RSI High-Low

Indicator: RSI (14) with levels at 70 and 30
Entry rules: Buy when RSI has crossed below 30, formed a bottom, and then crossed back up through 30.
Entry rules: Sell when RSI has crossed above 70, formed a peak, and then crossed back down through 70.

Relative strength index (RSI) Explained. The RSI is used to identify an overbought or oversold position for a currency pair. It moves between a low of 0 to a high of 100. It affirms the momentum volatility which in turn suggests a directional change in the currency price. Unlike other indicators, its not prone to distortions.

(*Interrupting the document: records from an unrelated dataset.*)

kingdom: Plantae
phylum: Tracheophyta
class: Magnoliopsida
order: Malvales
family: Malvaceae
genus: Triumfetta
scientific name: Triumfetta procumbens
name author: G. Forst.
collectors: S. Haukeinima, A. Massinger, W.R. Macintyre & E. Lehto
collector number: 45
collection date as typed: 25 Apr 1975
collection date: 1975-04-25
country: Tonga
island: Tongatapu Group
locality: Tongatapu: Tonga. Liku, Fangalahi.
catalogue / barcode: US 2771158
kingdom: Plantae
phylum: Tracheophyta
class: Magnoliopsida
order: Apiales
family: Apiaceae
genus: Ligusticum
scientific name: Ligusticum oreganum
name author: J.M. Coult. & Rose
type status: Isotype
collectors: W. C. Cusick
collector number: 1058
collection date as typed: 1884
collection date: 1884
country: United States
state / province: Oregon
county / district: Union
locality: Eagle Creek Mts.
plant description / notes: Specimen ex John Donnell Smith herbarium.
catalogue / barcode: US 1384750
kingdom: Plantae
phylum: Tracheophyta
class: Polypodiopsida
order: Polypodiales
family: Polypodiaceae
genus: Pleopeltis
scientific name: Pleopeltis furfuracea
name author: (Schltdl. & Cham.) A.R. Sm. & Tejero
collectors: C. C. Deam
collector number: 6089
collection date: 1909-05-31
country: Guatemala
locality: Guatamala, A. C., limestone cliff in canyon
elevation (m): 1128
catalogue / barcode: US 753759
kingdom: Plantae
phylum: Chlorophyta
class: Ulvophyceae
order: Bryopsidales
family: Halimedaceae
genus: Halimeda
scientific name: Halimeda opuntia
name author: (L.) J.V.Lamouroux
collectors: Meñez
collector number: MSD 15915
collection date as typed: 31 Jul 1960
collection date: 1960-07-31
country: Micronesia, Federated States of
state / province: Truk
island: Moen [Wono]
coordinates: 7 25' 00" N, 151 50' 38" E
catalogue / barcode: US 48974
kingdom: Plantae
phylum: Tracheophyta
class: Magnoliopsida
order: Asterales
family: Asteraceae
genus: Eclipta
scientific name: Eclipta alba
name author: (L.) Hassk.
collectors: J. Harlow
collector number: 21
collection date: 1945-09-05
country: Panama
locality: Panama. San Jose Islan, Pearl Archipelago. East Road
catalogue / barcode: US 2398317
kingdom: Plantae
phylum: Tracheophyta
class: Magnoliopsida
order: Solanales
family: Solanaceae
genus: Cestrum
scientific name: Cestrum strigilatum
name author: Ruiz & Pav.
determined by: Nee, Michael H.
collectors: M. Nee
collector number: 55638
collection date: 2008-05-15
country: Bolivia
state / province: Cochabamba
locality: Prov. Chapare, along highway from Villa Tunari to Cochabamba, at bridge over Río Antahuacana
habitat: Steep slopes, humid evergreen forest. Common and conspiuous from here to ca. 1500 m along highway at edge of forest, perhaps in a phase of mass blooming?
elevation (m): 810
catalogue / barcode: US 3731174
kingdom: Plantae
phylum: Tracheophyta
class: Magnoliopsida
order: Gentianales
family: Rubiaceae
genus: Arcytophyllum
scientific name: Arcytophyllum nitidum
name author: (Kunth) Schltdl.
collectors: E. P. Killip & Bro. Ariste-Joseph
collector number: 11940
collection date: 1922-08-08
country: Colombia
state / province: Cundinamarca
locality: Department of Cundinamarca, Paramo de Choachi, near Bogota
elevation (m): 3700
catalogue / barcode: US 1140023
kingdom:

It essentially serves the following purposes;

  • It is a momentum indicator, which oscillates between a scale of 0 to 100.
  • It's two basic functions to interpret price movement are the overbought/oversold levels, and divergence.
  • It also identifies price movement by forming patterns such as a double top/bottom, head & shoulders etc, when the same would not be clearly visible in the price movement. Similarly areas of support/resistance found on the RSI, prove to be more effective.
  • It would generate more precise signals when the market is in a range bound state. Here, the overbought/oversold levels as well as divergences show up more accurately on the RSI.
  • When price is trending, it would give false signals since it remains in the overbought/oversold state for an extended period of time.